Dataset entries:
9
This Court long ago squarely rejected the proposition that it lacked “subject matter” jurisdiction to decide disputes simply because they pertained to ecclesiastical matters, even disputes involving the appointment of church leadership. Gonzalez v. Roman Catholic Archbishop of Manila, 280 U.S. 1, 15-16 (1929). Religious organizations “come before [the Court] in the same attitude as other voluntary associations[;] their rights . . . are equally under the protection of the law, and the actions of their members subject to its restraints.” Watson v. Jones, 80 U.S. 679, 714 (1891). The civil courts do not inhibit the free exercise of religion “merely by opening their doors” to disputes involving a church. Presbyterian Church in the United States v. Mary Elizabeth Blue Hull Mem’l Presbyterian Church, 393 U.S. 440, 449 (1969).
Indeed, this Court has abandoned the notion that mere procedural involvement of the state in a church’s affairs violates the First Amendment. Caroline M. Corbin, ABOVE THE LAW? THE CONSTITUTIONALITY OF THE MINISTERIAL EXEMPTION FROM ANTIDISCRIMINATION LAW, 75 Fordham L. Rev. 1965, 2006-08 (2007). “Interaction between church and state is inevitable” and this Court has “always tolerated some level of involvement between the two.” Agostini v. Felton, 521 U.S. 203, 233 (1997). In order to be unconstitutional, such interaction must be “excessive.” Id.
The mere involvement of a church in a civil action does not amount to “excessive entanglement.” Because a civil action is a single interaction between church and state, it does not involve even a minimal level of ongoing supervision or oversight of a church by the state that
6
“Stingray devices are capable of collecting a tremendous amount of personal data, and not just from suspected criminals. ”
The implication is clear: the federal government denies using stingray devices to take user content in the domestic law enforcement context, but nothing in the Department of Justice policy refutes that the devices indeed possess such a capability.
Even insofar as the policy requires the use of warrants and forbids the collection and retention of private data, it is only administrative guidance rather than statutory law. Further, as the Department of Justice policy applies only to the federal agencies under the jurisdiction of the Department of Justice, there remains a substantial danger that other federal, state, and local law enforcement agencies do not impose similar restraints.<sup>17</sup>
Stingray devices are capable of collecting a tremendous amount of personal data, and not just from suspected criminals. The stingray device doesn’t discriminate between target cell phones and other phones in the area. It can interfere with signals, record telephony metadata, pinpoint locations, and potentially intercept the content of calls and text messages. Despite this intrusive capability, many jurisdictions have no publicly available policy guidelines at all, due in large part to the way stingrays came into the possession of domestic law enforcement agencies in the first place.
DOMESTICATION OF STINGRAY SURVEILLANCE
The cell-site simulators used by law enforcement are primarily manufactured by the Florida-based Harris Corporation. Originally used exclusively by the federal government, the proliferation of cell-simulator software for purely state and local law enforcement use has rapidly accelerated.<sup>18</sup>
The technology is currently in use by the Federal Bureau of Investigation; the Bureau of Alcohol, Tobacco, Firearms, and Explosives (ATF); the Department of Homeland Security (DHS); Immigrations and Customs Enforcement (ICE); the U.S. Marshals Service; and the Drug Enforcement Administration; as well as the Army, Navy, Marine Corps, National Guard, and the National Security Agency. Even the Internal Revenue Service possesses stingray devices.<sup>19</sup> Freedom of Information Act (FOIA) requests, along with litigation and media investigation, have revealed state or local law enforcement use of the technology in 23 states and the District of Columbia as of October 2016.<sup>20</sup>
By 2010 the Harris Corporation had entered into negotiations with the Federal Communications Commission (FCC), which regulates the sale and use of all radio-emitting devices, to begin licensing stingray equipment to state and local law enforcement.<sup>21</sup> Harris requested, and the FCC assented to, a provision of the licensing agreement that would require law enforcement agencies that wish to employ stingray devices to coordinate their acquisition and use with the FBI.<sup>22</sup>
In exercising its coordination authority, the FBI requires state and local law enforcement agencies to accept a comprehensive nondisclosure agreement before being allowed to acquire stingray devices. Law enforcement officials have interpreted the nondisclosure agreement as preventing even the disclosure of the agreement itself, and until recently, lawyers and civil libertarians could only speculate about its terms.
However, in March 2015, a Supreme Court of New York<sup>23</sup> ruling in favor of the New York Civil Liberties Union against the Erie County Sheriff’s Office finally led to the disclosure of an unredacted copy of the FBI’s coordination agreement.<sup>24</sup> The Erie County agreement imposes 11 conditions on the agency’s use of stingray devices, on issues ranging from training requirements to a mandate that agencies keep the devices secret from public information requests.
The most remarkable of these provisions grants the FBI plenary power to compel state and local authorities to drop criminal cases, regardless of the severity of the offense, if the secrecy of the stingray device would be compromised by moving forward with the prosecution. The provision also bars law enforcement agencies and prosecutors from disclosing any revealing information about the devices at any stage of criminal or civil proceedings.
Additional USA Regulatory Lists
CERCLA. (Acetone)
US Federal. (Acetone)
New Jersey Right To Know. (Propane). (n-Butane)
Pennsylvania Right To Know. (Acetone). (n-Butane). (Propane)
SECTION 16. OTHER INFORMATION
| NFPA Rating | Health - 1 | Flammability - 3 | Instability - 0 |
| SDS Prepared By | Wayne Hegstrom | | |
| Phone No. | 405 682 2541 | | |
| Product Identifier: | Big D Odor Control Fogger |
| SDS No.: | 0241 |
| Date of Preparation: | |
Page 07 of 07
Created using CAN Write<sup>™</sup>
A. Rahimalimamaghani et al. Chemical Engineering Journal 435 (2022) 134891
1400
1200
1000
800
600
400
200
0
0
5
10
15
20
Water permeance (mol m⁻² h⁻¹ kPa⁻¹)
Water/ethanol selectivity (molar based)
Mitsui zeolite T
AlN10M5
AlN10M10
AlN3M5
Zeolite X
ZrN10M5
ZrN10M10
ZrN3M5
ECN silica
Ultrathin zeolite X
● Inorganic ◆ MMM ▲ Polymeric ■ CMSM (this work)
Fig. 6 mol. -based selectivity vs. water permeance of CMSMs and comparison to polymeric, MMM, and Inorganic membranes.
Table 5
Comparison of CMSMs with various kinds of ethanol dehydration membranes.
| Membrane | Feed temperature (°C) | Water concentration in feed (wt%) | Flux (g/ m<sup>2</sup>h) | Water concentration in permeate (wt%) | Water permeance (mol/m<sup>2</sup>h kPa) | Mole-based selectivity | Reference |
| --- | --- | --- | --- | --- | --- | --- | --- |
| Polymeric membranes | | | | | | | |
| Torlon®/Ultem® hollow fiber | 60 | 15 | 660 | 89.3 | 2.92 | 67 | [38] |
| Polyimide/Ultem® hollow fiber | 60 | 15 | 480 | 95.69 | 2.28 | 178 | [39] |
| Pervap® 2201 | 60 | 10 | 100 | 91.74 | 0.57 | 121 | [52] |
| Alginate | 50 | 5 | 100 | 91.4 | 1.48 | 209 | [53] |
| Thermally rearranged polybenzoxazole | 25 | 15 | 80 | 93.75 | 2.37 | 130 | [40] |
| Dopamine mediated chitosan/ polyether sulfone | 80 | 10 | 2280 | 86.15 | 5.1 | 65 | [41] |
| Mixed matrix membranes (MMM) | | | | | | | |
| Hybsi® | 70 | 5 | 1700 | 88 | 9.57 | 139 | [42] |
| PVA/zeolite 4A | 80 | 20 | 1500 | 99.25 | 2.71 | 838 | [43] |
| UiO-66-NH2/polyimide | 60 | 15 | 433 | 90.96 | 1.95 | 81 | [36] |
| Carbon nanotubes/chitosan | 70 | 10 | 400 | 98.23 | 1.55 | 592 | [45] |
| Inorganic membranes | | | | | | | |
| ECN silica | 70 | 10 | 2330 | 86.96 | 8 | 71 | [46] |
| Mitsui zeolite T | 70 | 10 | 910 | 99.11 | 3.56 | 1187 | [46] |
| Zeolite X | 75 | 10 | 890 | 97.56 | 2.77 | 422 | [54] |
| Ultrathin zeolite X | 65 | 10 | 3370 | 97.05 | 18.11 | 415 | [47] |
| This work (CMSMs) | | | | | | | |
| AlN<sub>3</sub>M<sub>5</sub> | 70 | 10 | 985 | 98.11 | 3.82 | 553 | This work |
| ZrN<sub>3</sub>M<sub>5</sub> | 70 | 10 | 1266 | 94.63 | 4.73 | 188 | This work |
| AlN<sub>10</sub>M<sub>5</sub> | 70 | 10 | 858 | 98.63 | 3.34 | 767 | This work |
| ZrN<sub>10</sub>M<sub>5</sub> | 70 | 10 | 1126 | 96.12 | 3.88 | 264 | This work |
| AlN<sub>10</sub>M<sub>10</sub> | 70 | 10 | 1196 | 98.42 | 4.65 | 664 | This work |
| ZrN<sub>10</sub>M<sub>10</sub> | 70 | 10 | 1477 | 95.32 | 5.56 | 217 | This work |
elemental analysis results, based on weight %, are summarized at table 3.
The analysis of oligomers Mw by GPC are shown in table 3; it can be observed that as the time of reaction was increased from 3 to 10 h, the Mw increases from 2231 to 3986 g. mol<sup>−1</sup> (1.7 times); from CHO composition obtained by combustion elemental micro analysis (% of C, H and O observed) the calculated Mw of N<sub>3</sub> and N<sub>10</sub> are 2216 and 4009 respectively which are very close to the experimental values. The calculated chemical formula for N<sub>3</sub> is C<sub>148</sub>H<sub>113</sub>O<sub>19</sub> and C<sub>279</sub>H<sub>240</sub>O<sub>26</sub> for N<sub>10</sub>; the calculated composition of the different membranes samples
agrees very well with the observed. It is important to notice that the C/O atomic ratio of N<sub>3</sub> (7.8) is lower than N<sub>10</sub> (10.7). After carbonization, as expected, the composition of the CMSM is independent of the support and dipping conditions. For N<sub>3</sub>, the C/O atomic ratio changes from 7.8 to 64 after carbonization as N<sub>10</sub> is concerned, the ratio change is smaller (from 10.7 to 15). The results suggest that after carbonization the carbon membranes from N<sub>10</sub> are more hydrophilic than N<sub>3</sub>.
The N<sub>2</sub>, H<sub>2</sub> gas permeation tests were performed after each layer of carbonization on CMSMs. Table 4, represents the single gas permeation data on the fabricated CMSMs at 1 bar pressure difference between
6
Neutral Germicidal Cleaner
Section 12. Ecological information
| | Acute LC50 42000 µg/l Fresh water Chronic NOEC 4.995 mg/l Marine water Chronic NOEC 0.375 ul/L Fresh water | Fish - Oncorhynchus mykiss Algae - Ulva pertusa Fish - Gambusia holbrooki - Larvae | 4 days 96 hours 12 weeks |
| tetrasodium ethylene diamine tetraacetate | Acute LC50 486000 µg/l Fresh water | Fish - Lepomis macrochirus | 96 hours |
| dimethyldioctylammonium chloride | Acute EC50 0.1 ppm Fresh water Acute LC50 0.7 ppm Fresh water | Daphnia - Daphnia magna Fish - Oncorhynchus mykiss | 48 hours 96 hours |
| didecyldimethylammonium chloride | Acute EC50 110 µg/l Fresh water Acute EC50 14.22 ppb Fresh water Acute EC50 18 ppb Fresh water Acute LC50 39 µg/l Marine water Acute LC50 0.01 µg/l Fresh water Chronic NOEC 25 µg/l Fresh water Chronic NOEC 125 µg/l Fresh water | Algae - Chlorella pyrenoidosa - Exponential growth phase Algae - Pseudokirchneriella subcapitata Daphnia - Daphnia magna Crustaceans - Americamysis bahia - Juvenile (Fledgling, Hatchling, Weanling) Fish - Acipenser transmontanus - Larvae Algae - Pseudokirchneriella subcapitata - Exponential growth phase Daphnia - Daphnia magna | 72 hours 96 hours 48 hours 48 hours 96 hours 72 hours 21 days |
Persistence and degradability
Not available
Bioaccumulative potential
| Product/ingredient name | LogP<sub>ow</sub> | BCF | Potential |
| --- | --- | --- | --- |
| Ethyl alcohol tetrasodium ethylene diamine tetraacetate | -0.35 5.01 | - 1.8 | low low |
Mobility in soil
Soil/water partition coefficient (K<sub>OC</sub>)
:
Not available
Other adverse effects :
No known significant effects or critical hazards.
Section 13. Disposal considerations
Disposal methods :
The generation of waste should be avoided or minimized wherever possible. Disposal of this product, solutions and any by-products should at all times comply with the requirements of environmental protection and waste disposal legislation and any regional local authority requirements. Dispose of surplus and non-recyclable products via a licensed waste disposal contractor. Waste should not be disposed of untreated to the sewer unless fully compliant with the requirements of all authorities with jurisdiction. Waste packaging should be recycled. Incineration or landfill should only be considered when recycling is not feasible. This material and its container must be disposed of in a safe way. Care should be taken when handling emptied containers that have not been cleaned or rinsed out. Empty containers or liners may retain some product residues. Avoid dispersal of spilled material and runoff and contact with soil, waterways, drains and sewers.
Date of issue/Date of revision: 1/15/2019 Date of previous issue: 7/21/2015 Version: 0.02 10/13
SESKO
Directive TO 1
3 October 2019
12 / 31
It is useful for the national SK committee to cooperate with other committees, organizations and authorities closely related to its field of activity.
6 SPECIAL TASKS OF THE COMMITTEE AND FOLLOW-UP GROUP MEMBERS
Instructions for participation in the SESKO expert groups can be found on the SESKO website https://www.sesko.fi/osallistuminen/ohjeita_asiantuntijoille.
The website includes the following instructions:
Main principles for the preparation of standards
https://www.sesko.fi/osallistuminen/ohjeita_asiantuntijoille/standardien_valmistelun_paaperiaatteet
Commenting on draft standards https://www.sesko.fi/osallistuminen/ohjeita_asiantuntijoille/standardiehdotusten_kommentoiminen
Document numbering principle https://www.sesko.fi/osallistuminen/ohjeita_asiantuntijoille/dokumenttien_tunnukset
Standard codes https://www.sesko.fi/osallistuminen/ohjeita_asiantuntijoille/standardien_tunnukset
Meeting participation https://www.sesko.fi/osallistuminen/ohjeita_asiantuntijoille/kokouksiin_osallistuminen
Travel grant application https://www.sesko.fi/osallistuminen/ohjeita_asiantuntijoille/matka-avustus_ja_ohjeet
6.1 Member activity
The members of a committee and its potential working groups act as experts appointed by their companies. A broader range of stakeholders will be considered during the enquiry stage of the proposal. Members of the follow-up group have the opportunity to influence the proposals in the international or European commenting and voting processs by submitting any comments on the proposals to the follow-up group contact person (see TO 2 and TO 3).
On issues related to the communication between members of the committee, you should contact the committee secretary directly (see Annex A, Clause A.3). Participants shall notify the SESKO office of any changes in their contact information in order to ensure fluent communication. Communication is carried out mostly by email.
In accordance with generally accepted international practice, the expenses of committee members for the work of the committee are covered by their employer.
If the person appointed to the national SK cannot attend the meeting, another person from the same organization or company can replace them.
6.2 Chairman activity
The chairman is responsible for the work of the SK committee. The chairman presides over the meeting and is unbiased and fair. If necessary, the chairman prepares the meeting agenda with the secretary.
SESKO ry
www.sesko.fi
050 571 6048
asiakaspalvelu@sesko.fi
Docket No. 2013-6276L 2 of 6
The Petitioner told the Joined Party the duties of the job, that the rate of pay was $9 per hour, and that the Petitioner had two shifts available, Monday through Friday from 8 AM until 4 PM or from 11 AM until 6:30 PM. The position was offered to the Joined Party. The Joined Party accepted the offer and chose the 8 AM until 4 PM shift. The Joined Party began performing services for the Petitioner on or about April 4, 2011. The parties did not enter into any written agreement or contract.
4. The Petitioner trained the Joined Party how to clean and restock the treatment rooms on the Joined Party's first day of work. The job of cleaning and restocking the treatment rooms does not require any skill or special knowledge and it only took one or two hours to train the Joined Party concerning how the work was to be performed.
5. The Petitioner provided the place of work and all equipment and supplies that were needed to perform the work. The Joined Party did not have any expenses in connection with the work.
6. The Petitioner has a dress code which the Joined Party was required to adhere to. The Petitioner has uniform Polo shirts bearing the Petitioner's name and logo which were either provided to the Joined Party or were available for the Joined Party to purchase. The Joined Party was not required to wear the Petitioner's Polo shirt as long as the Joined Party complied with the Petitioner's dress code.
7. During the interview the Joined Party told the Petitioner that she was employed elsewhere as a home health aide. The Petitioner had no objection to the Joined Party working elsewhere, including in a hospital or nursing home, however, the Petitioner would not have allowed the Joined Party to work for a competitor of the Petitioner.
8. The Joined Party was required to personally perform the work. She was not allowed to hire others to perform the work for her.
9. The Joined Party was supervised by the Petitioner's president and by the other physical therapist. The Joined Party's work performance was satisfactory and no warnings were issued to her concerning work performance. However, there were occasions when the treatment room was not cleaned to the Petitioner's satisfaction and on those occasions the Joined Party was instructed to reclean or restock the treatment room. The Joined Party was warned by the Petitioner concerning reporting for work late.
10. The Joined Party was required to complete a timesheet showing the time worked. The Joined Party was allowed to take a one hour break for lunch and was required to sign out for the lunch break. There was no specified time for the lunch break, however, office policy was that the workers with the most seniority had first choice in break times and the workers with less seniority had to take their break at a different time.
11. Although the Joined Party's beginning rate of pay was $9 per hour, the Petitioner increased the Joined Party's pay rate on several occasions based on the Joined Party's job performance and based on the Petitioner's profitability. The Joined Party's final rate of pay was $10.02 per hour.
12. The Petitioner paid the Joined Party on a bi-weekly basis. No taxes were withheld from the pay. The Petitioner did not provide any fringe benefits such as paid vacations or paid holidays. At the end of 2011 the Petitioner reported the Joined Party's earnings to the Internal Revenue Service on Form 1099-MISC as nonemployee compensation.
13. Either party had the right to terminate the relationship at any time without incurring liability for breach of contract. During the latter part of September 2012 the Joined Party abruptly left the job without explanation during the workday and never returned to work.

ASSIGNMENT: Using the entries above, repeat only the lines from the one containing "Water/ethanol selectivity (molar based)" through the one containing "2.92 | 67 | [38] |", end lines included.

ANSWER TO THE PROBLEM:
Water/ethanol selectivity (molar based)
Mitsui zeolite T
AlN10M5
AlN10M10
AlN3M5
Zeolite X
ZrN10M5
ZrN10M10
ZrN3M5
ECN silica
Ultrathin zeolite X
● Inorganic ◆ MMM ▲ Polymeric ■ CMSM (this work)
Fig. 6 mol. -based selectivity vs. water permeance of CMSMs and comparison to polymeric, MMM, and Inorganic membranes.
Table 5
Comparison of CMSMs with various kinds of ethanol dehydration membranes.
| Membrane | Feed temperature (°C) | Water concentration in feed (wt%) | Flux (g/ m<sup>2</sup>h) | Water concentration in permeate (wt%) | Water permeance (mol/m<sup>2</sup>h kPa) | Mole-based selectivity | Reference |
| --- | --- | --- | --- | --- | --- | --- | --- |
| Polymeric membranes | | | | | | | |
| Torlon®/Ultem® hollow fiber | 60 | 15 | 660 | 89.3 | 2.92 | 67 | [38] |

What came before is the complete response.